Craignez-vous pour votre vie ?

Notre peuple est assassiné chaque jour. Quotidiennement, il y a plus d'une centaine de martyrs en Palestine. Ma vie ne vaut pas plus que celle des enfants de Gaza qui meurent de faim et sous les bombes israéliennes.

Que dites-vous aux jeunes de 20 ans aujourd'hui ?

Qu'ils doivent s'impliquer dans les luttes, surtout s'ils sont en France. Le processus de fascisation est en cours. Ce n'est pas une petite affaire. Il s'insinue partout y compris dans les lois. Si la jeunesse refuse d'aller voter, c'est parce qu'elle est dégoûtée de ces dirigeants politiques. Si la jeunesse, les prolétaires, les masses populaires, les déclassés, les précaires ne s'organisent pas, la fascisation va devenir la norme.

On le voit avec  Retailleau et avec Darmanin, ex-ministre de l'Intérieur devenu ministre de la Justice. Il veut  construire des super-prisons. Il veut recréer les quartiers de haute sécurité (QHS). C'est le signe de ce que ces gens sont prêts à faire. Voilà les perspectives de la bourgeoisie. C'est très dangereux. Quand on constate ce type d'attaques, ce n'est pas en faisant des courbettes qu'on fera face.
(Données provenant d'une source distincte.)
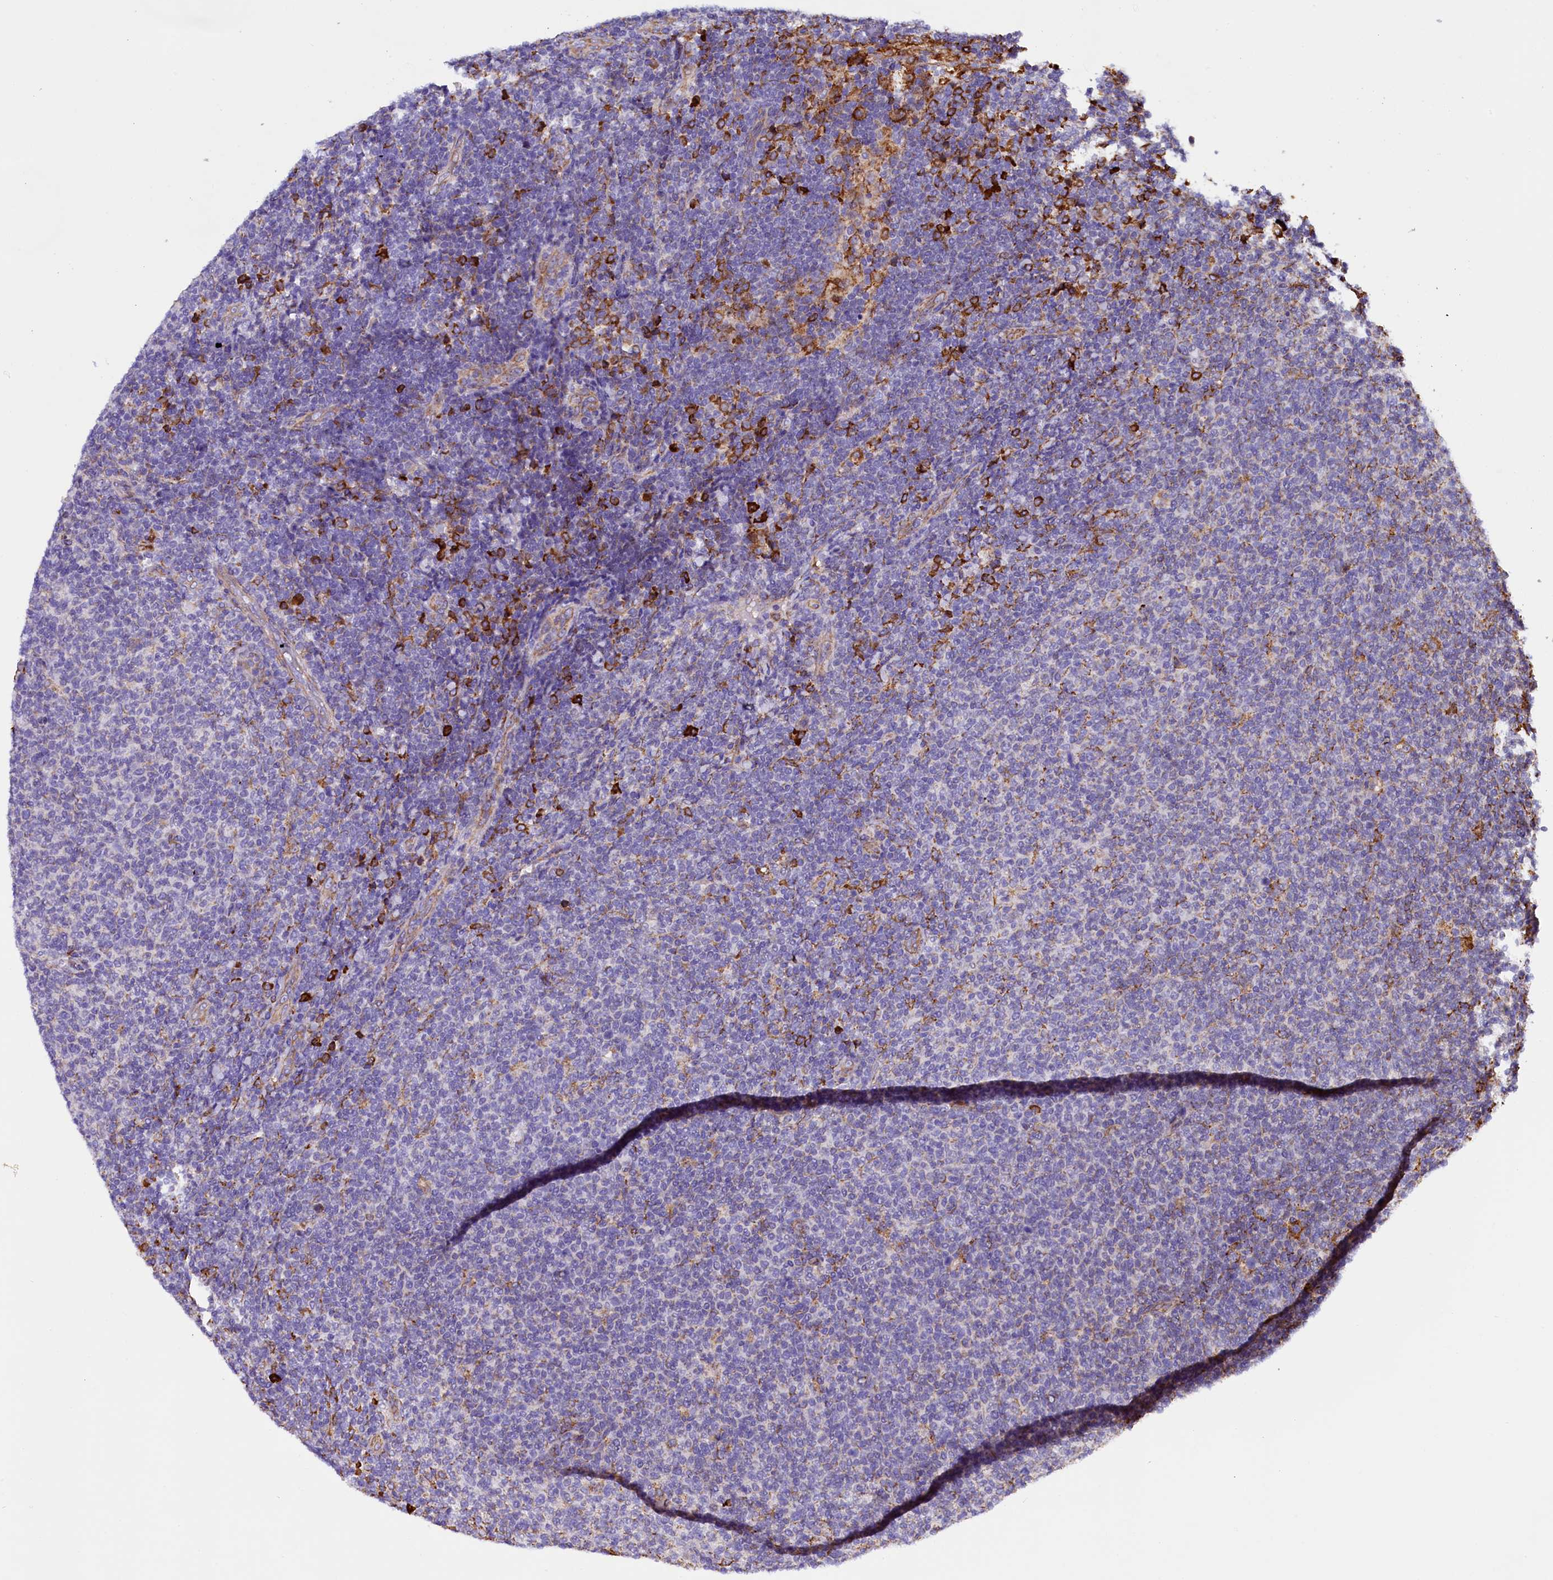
{"staining": {"intensity": "negative", "quantity": "none", "location": "none"}, "tissue": "lymphoma", "cell_type": "Tumor cells", "image_type": "cancer", "snomed": [{"axis": "morphology", "description": "Malignant lymphoma, non-Hodgkin's type, Low grade"}, {"axis": "topography", "description": "Lymph node"}], "caption": "The immunohistochemistry micrograph has no significant positivity in tumor cells of low-grade malignant lymphoma, non-Hodgkin's type tissue.", "gene": "CAPS2", "patient": {"sex": "male", "age": 66}}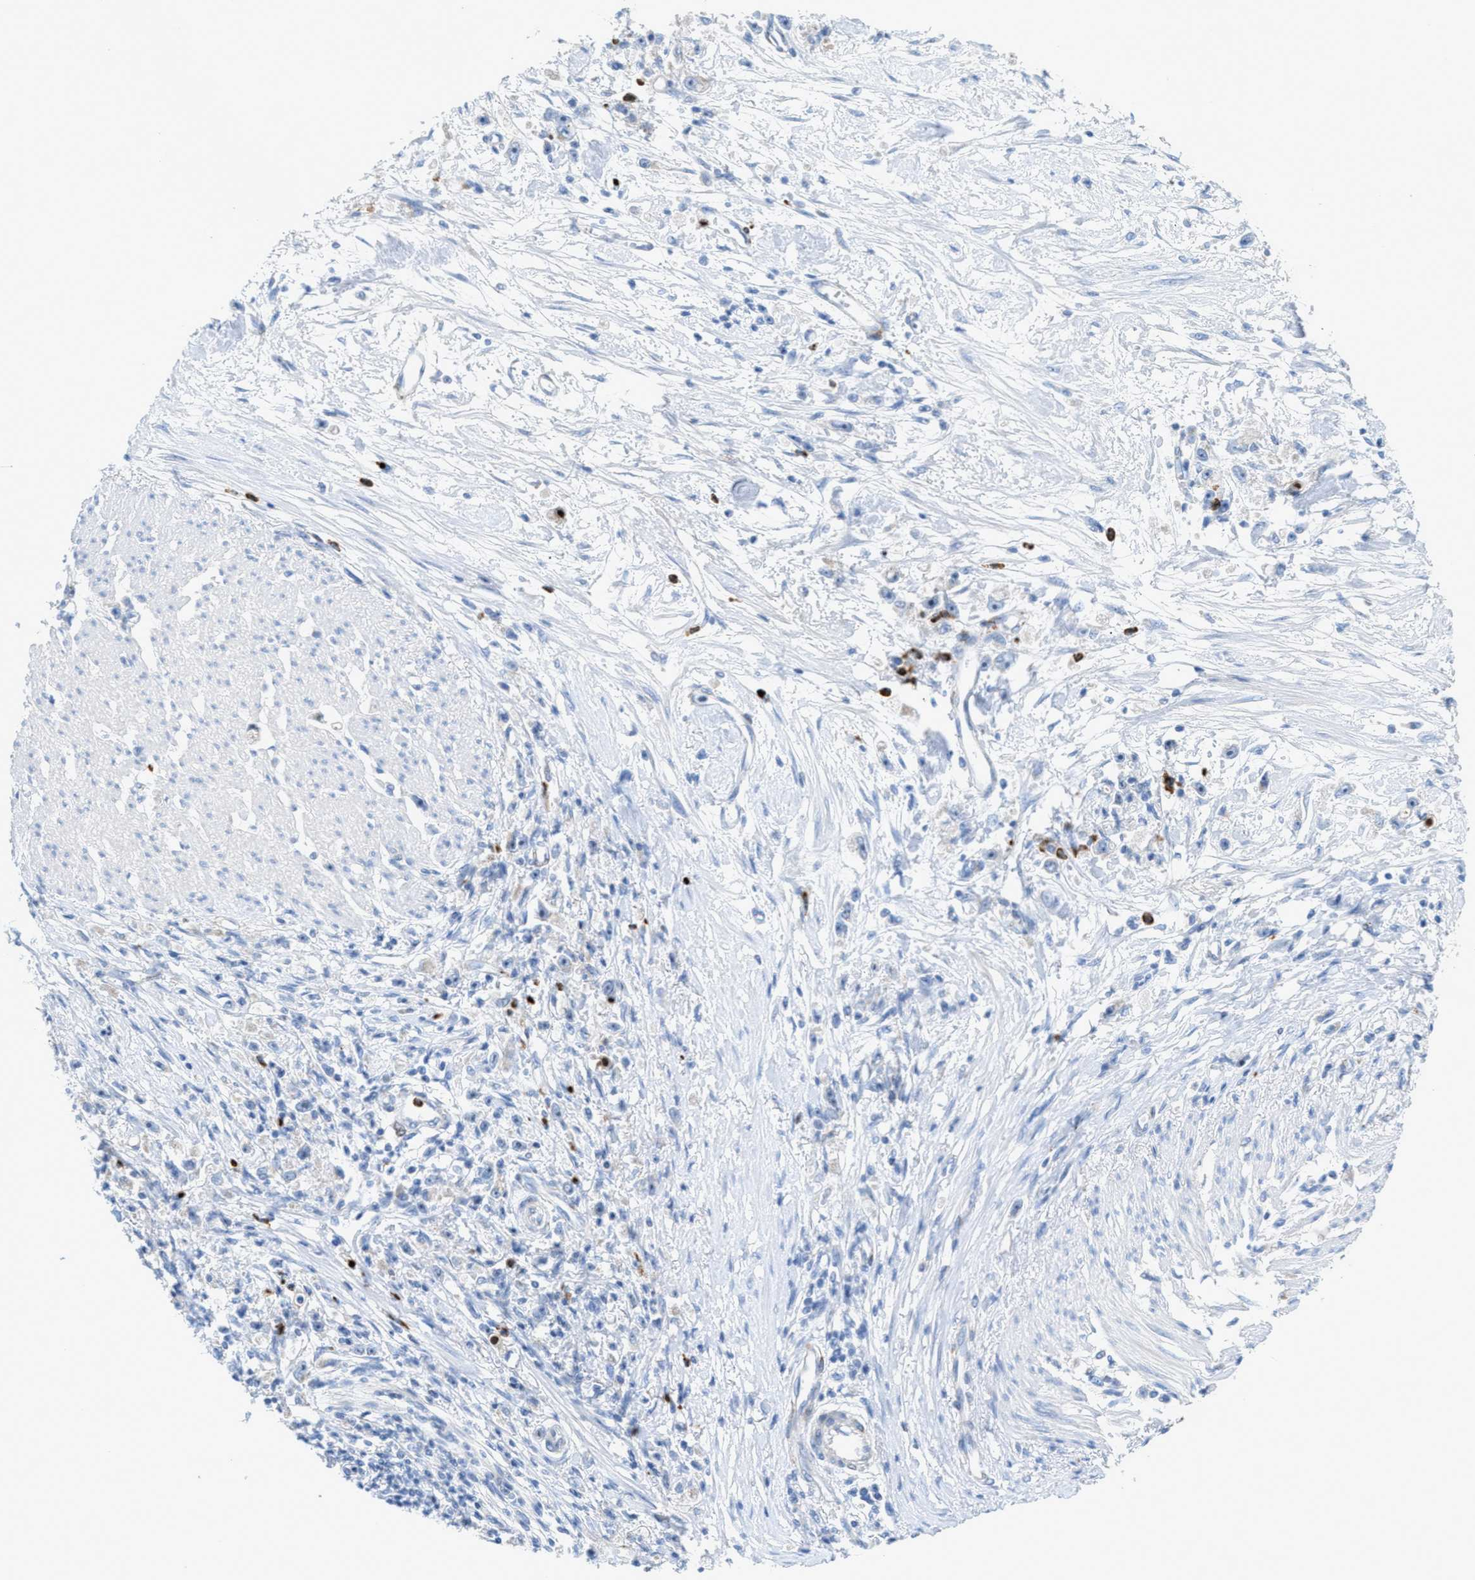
{"staining": {"intensity": "negative", "quantity": "none", "location": "none"}, "tissue": "stomach cancer", "cell_type": "Tumor cells", "image_type": "cancer", "snomed": [{"axis": "morphology", "description": "Adenocarcinoma, NOS"}, {"axis": "topography", "description": "Stomach"}], "caption": "This photomicrograph is of stomach adenocarcinoma stained with IHC to label a protein in brown with the nuclei are counter-stained blue. There is no staining in tumor cells.", "gene": "CMTM1", "patient": {"sex": "female", "age": 59}}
Aujourd'hui, en France, l'État abandonne toutes ses prérogatives, qu'il s'agisse de la sécurité, de l'éducation, de l'écologie... La fascisation va poser des problèmes à celles et ceux qui luttent car elle finira par envahir tous les aspects de la vie et à tous les niveaux. Les communes ont leur propre police, qui elle-même aura ses propres milices, qu'on appelle les vigilants. Ceux-là vont surveiller les étrangers.

La tâche de la jeunesse est d'avoir le courage de l'affronter. Dans ce contexte, votre journal, l'Humanité, doit rester fidèle à son histoire, être le porte-parole des masses populaires, de ceux et celles qui luttent.